> About this task:
Scan the material for the string "linecap" and copy out every line in which it occurs.

_ _ _

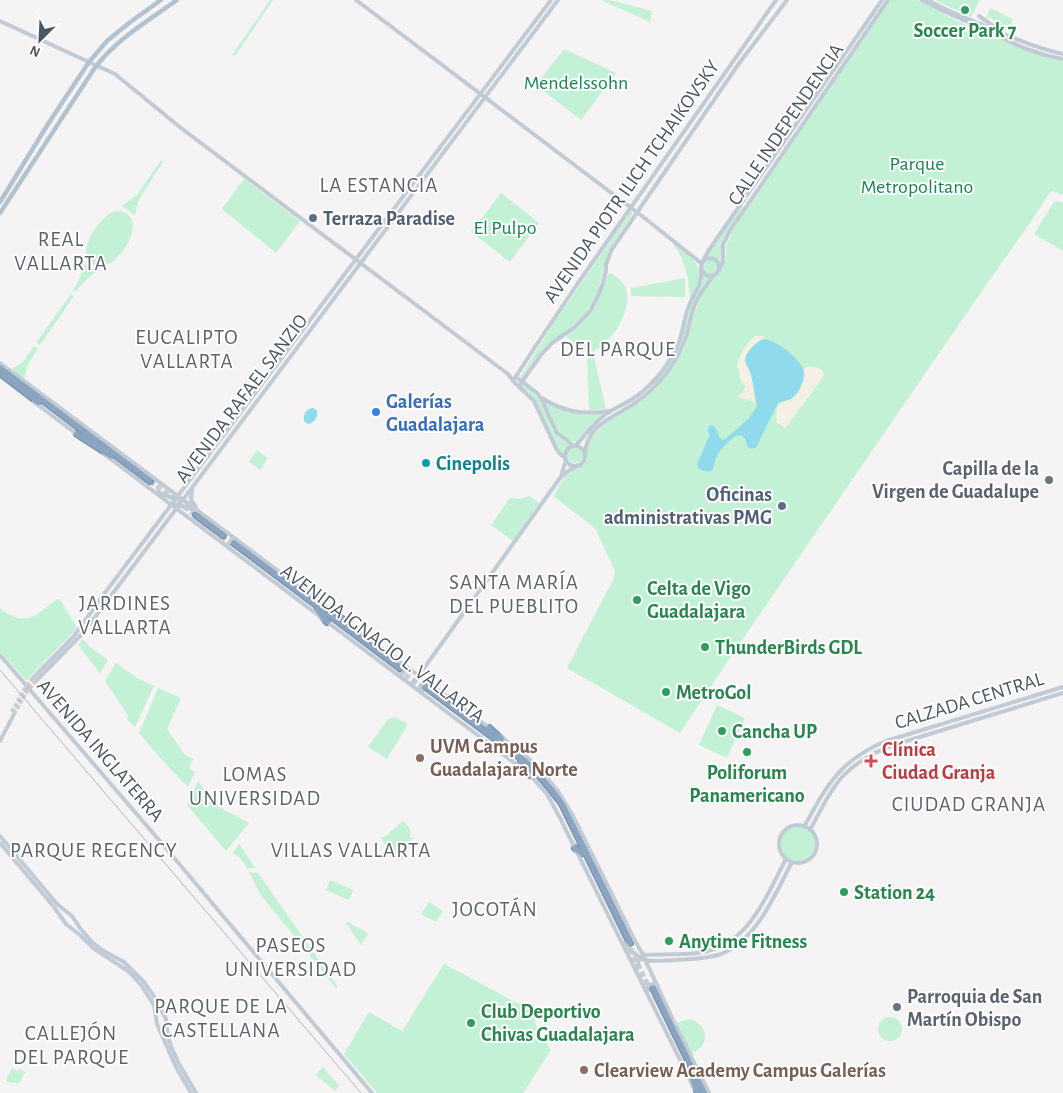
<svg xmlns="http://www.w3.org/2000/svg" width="1063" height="1093" font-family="'Alegreya Sans',sans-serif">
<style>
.green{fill:#c3f1d5}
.sand{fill:#f5f0e5}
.water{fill:#90daee}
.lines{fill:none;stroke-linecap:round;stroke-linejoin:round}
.secondary-tunnel{stroke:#caccce;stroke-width:4;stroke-dasharray:4 2;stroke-linecap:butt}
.highway-tunnel{stroke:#caccce;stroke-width:5.5;stroke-dasharray:5.5 3;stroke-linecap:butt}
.highway-casing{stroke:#7690ad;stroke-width:8}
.secondary{stroke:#c1cbd6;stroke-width:4}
.primary{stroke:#b3c2d1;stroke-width:4.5}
.highway{stroke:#8ba5c1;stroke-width:5.5}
.rail{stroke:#b5b8bd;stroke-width:1}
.leisure-dot{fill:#2e9e5b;stroke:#fff;stroke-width:2}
.service-dot{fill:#5c6f8a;stroke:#fff;stroke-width:2}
.shop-dot{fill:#3f7fe0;stroke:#fff;stroke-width:2}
.culture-dot{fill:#0f9aa8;stroke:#fff;stroke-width:2}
.worship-dot{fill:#6b7280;stroke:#fff;stroke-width:2}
.education-dot{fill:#8d6e63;stroke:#fff;stroke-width:2}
.health-dot{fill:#e0444e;stroke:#fff;stroke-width:2}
.labels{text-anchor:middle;stroke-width:4;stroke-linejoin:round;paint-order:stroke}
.leisure-label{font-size:20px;font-weight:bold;fill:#27864d;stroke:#fff;text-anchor:start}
.park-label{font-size:20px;fill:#17864f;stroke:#fff}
.street-label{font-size:20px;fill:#4a5661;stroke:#fff}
.service-label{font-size:20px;font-weight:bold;fill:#4e5e75;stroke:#fff;text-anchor:start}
.shop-label{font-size:20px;font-weight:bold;fill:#366cbe;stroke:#fff;text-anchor:start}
.culture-label{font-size:20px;font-weight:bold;fill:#0d838f;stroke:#fff;text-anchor:start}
.worship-label{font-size:20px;font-weight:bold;fill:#5b616d;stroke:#fff;text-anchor:end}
.education-label{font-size:20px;font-weight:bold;fill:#785e54;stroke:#fff;text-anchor:start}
.health-label{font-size:20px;font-weight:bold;fill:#be3a42;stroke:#fff;text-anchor:start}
.neighbourhood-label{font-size:21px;letter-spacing:1px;fill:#5f6368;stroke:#fff}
</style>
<rect width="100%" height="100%" fill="#f5f3f3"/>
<g class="green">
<path d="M 270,0 L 273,0 L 235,56 L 232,55 Z"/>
<path d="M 601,0 L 610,0 L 652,11 L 650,22 Z"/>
<path d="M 890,0 L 918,0 L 955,20 L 1036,54 L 1063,61 L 1063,195 L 1053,191 L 1050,192 L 1032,220 L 986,285 L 731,656 L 680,733 L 567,668 L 613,580 L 615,571 L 595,528 L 553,496 L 568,472 L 583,464 L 586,460 L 587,455 L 587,449 L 591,437 L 598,430 L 607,422 L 643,400 L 655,389 L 673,368 L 684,349 L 696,309 L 701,298 L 706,289 L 722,269 L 726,259 L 726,247 L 732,232 C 784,155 837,78 890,0 Z"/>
<path d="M 935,0 L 980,0 L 971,17 Z"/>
<path d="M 990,8 L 1013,19 L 1008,31 L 1000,26 L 1000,24 L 989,17 L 988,19 L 986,17 Z"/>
<path d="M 564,49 L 616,73 L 581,120 L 536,85 Z"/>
<path d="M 161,160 L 163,162 L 144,191 L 138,202 L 135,215 L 122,206 L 138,194 Z"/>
<path d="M 244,179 L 300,221 L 276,253 L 222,209 Z"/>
<path d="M 501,193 L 539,223 L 510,262 L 471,232 Z"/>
<path d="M 1057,201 L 1063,203 L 1063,251 L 1034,234 L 1054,202 Z"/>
<path d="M 742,205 L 744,207 L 723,243 L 723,258 L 721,264 L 717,259 L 712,256 L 707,257 Z"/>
<path d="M 121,211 C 126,213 130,215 132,221 C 138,237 110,278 91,263 C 76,251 100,217 113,212 C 115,211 119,211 121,211 Z"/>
<path d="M 631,211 L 633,213 C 625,227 610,244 606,259 C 601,276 600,292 590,306 C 579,324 563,332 548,345 C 537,354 530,367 522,378 L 520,377 L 553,324 Z"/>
<path d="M 670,239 C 682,249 703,262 699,280 C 698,286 693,293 690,299 C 688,272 686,262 670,239 Z"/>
<circle cx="710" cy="267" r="8"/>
<path d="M 85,264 L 96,271 L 80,286 L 75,292 L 73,290 L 79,280 Z"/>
<path d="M 610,273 C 616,276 624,282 626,289 C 631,309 618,332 603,344 C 599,349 593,353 586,351 C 579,350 573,342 567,337 L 567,336 C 591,316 598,303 608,274 Z"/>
<path d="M 702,275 L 706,277 L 711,278 L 696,300 L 679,350 L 671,366 L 655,386 L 653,383 L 676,349 L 689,308 L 702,281 Z"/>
<path d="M 685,278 L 685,297 L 631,296 L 631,288 Z"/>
<path d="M 71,294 L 74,296 L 40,345 L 36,343 Z"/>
<path d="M 34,346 L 38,349 L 29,362 L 24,379 L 12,369 L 23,362 Z"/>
<path d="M 587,357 L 594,357 L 606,409 L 589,410 Z"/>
<path d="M 522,383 C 529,388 535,393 539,400 C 553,421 544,430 570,445 L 566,448 L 563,456 L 553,438 L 540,410 L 532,396 L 520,386 Z"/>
<path d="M 545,402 C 564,413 582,415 603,413 L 576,442 C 557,441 552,416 545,402 Z"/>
<circle cx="575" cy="455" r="8"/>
<path d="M 257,450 L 268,458 L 260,470 L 249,462 Z"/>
<path d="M 529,496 L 539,503 L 513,541 L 491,525 L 510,498 L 519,499 Z"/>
<path d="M 57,599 L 60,600 L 75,624 L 76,629 L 27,680 L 26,680 L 0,651 L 0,608 C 26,629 34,616 57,599 Z"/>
<path d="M 83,639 L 90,647 L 108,660 L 100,673 L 78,645 Z"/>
<path d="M 116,663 L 137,678 L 154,686 L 135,727 L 127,719 L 128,715 L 105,681 Z"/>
<path d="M 158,688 L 181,698 L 167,729 L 185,755 L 193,759 L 189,769 L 195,772 L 188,787 L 161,759 L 139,733 Z"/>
<path d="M 717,705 L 745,718 L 727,758 L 699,745 Z"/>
<path d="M 394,717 L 408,724 L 387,759 L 368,747 L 388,719 Z"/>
<path d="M 198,781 L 214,804 L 249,823 L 226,851 L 187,805 Z"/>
<path d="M 403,821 L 410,828 L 410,837 L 413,838 L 408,845 L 403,860 L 390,853 L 381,838 L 386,836 Z"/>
<circle cx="798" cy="844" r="17"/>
<path d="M 239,844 L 240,845 L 255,868 L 247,868 L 241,859 L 233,853 Z"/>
<path d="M 249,872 L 258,873 L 338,987 L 336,988 L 260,894 Z"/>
<path d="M 330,880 L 353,890 L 349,900 L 326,890 Z"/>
<path d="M 429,902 L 443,911 L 436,922 L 421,914 Z"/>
<path d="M 347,922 L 368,933 L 361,945 L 346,923 Z"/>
<path d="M 444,964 L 528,1009 L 533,1015 L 538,1031 L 551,1050 L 523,1093 L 377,1093 L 344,1054 L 369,1012 L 402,1031 Z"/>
<circle cx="890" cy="1029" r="12"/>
<path d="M 690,1019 C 704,1023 711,1039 699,1049 C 696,1051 694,1052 691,1054 L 676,1023 Z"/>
<path d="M 323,1067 L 339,1086 L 335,1091 L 316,1075 Z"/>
<path d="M 12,1068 L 18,1071 L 19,1069 L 25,1072 L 19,1084 L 13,1082 L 12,1083 L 6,1081 Z"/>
</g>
<g class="sand">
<path d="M 756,336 L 762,336 L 766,339 C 759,339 744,353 745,360 C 745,366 750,370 751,376 C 754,384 754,395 755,404 L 752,401 L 737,397 L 743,392 L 745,386 L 740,379 L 739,369 L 737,367 C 739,355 746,343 756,336 Z"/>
<path d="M 807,367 C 814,367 823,366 824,376 L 790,422 L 785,428 L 776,422 C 777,417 776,410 778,406 C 780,401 788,401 792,399 C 801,393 805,379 804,369 Z"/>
</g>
<g class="water">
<path d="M 763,339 C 776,340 797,356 803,369 C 806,377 800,392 793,397 C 790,400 783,401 778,403 L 756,448 C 742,452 751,435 737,435 C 731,439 720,449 717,456 C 714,461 714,466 712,471 C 705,472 698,471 697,464 L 708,439 L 710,437 L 708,430 L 709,426 L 712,425 C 718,428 717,436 722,440 L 725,439 C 735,431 753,417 757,405 L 751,374 L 745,360 C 747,351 755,343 763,339 Z"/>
<path d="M 313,408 L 317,411 C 318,417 314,423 308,424 L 304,421 C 303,414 306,409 313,408 Z"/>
</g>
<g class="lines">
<g class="secondary-tunnel">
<path d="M 12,712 L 24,690 L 33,678"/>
<path d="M 14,714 L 27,691 L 37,680"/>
</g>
<g class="highway-tunnel">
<path d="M 150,481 L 196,515"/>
<path d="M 221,537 L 232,545"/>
<path d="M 398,670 L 425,689"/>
<path d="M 630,949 L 650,990"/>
</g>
<defs>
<g id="highway">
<path d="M 0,368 L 150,481"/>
<path d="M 0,373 L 38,402"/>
<path d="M 77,434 L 111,456"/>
<path d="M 196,515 L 223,535"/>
<path d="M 234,543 L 400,668"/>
<path d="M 318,610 L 327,622"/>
<path d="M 333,614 L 344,620"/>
<path d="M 426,687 L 526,762 C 540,775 551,789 562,804 L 630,943"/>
<path d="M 489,728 L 501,739"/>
<path d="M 521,762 L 530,775"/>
<path d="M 575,848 L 582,853"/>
<path d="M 653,988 L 704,1093"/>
<path d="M 691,1074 L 698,1093"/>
</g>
</defs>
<use href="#highway" class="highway-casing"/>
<g class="secondary">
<path d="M 356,0 L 642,216 L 701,263"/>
<path d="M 922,0 L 943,11 L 988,31 L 1024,48 L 1045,55 L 1063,59"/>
<path d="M 928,0 C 946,11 966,18 985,26 C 1011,37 1036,48 1063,54"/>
<path d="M 979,16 L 999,30"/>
<path d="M 0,21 L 115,74 L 181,128 L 508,374 L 513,381 L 534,401 L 556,448 L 559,453 L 565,458"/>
<circle cx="710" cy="267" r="9"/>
<path d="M 704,259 L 709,250 L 882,0"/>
<path d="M 719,270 L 723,262 L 723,245 L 729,232 L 888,0"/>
<path d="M 0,363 L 336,614"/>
<path d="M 516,377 L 537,393 L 543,402 L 551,421 L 557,433 L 574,446"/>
<path d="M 513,381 L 533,350 L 578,283 L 776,0"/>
<path d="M 519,386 L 540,356 L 552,343 L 575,327 L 590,311 L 598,296 L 603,283 L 606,270 L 606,264 L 612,249 L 740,62 L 787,0"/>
<path d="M 542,398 C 563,412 584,415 609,411"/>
<path d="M 34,402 L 78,435"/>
<path d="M 575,446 C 584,437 592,426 601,418 C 610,410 621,406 631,400 C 650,388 665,370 676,349 C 683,336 683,320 689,306 C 693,294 703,284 701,271"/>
<circle cx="575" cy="456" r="10"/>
<path d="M 104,454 L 524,770"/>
<path d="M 585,454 C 586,426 612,418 632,405 C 641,399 649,393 656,385 C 671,370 682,351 688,330 C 690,321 692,312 695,304 C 700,293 707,284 714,275"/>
<path d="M 561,476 L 566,460"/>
<path d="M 192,490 L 191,500 L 196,507"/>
<path d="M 157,492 L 176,499"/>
<path d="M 171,505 L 178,505 L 195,510"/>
<path d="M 229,548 L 228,544 L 232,539 L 236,539"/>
<path d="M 342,619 L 491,729"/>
<path d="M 0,655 L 165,847 L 372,1093"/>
<path d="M 398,674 L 402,674 L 404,672 L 405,669 L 403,665"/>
<path d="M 33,678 L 74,636 L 101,598 L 551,0"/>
<path d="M 37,680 L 83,633 L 558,0"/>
<path d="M 412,685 L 560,478 L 568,471 L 576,466"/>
<path d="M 422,691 L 420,688 L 421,685 L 425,683 L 428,684"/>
<path d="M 500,736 L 528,758 L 542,772 L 558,791 L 572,814 L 634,939 L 643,955 L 674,1022 L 709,1093"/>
<path d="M 0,741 L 14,714"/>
<path d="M 529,774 L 547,794 L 560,818 L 694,1088"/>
<circle cx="798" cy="844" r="19"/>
<path d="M 804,827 C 827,785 840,760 886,741 L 1063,687"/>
<path d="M 810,830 C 820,812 829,791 843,776 C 858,760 878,750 900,743 L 1063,693"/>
<path d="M 0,836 L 57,904 L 72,916 L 80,928 L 92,942 L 102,950 L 124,962 L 144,982 L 155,998 L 166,1019 L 168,1037 L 171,1046 L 178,1062 L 196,1093"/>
<path d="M 0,843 L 54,907 L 66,924 L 80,935 L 93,948 L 128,971 L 141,985 L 154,1005 L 157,1024 L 176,1067 L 191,1093"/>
<path d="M 624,943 C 630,948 637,958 645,960 C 653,962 667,960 676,960 C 691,959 707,959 721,954 C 757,940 775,894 792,862"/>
<path d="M 636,970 L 638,962 L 643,955 C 661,954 680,955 698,953 C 748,947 765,898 786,859"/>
<path d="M 647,992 L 647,988 L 649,985 L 653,984 L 658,986"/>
</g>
<g class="primary">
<path d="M 0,202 L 48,124 L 89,62 L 107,41 L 129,23 L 161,0"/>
<path d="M 0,213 L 94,69 C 116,39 148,21 177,0"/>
</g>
<use href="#highway" class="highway"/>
<path class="rail" d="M 0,670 L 361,1093"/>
</g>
<g class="leisure-dot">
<circle cx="965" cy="10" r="5"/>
<circle cx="637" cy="600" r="5"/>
<circle cx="705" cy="647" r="5"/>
<circle cx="666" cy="692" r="5"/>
<circle cx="722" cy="731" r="5"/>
<circle cx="747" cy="752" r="5"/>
<circle cx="844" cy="892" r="5"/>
<circle cx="669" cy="941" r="5"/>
<circle cx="471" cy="1023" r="5"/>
</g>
<g class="service-dot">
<circle cx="313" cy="218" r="5"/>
<circle cx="782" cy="506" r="5"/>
</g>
<circle class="shop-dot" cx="376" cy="412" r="5"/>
<circle class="culture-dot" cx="426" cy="463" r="5"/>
<g class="worship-dot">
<circle cx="1049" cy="480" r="5"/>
<circle cx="897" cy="1007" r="5"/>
</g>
<g class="education-dot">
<circle cx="420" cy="758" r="5"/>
<circle cx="584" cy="1070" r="5"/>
</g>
<path class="health-dot" d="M868.5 753.5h5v5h5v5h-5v5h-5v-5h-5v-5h5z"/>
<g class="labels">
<g class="leisure-label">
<text x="965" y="37" text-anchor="middle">Soccer Park 7</text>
<text x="647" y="595">Celta de Vigo<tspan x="647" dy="23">Guadalajara</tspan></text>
<text x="715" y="654">ThunderBirds GDL</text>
<text x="676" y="699">MetroGol</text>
<text x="732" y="738">Cancha UP</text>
<text x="747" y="779" text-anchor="middle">Poliforum<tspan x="747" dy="23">Panamericano</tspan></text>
<text x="854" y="899">Station 24</text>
<text x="679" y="948">Anytime Fitness</text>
<text x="481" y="1018">Club Deportivo<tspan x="481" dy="23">Chivas Guadalajara</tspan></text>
</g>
<g class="park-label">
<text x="576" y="89">Mendelssohn</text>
<text x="917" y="170">Parque<tspan x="917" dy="23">Metropolitano</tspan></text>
<text x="505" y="234">El Pulpo</text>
</g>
<g class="street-label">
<text transform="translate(785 124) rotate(-56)" y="7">CALLE INDEPENDENCIA</text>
<text transform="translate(631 181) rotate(-55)" y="7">AVENIDA PIOTR ILICH TCHAIKOVSKY</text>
<text transform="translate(241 398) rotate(-53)" y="7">AVENIDA RAFAEL SANZIO</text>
<text transform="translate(383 643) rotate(37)" y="7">AVENIDA IGNACIO L. VALLARTA</text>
<text transform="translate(969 700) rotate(-17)" y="7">CALZADA CENTRAL</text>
<text transform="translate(101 750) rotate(49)" y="7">AVENIDA INGLATERRA</text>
</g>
<g class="service-label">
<text x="323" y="225">Terraza Paradise</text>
<text x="772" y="501" text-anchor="end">Oficinas<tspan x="772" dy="23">administrativas PMG</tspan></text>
</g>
<g class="shop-label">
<text x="386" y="408">Galerías<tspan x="386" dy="23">Guadalajara</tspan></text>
</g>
<g class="culture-label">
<text x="436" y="470">Cinepolis</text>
</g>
<g class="worship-label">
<text x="1039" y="475">Capilla de la<tspan x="1039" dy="23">Virgen de Guadalupe</tspan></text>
<text x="907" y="1003" text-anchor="start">Parroquia de San<tspan x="907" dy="23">Martín Obispo</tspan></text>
</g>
<g class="education-label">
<text x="430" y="753">UVM Campus<tspan x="430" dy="23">Guadalajara Norte</tspan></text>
<text x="594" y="1077">Clearview Academy Campus Galerías</text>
</g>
<g class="health-label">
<text x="882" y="756">Clínica<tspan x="882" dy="23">Ciudad Granja</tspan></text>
</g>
<g class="neighbourhood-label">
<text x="379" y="192">LA ESTANCIA</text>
<text x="61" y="246">REAL<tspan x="61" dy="24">VALLARTA</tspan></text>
<text x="187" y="344">EUCALIPTO<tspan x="187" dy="24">VALLARTA</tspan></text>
<text x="618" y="356">DEL PARQUE</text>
<text x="514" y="589">SANTA MARÍA<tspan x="514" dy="24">DEL PUEBLITO</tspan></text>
<text x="125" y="610">JARDINES<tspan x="125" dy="24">VALLARTA</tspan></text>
<text x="255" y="781">LOMAS<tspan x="255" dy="24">UNIVERSIDAD</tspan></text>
<text x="969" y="811">CIUDAD GRANJA</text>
<text x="94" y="857">PARQUE REGENCY</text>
<text x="351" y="857">VILLAS VALLARTA</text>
<text x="495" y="916">JOCOTÁN</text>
<text x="291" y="952">PASEOS<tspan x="291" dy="24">UNIVERSIDAD</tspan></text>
<text x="221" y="1013">PARQUE DE LA<tspan x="221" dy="24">CASTELLANA</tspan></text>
<text x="71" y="1040">CALLEJÓN<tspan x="71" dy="24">DEL PARQUE</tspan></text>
</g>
</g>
<g transform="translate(40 40) rotate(204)" stroke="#ffffff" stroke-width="4" paint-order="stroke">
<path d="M0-4L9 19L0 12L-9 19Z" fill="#4a5661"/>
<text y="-8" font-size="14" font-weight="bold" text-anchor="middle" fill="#4a5661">N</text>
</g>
</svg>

_ _ _

> Exercise result:
.lines{fill:none;stroke-linecap:round;stroke-linejoin:round}
.secondary-tunnel{stroke:#caccce;stroke-width:4;stroke-dasharray:4 2;stroke-linecap:butt}
.highway-tunnel{stroke:#caccce;stroke-width:5.5;stroke-dasharray:5.5 3;stroke-linecap:butt}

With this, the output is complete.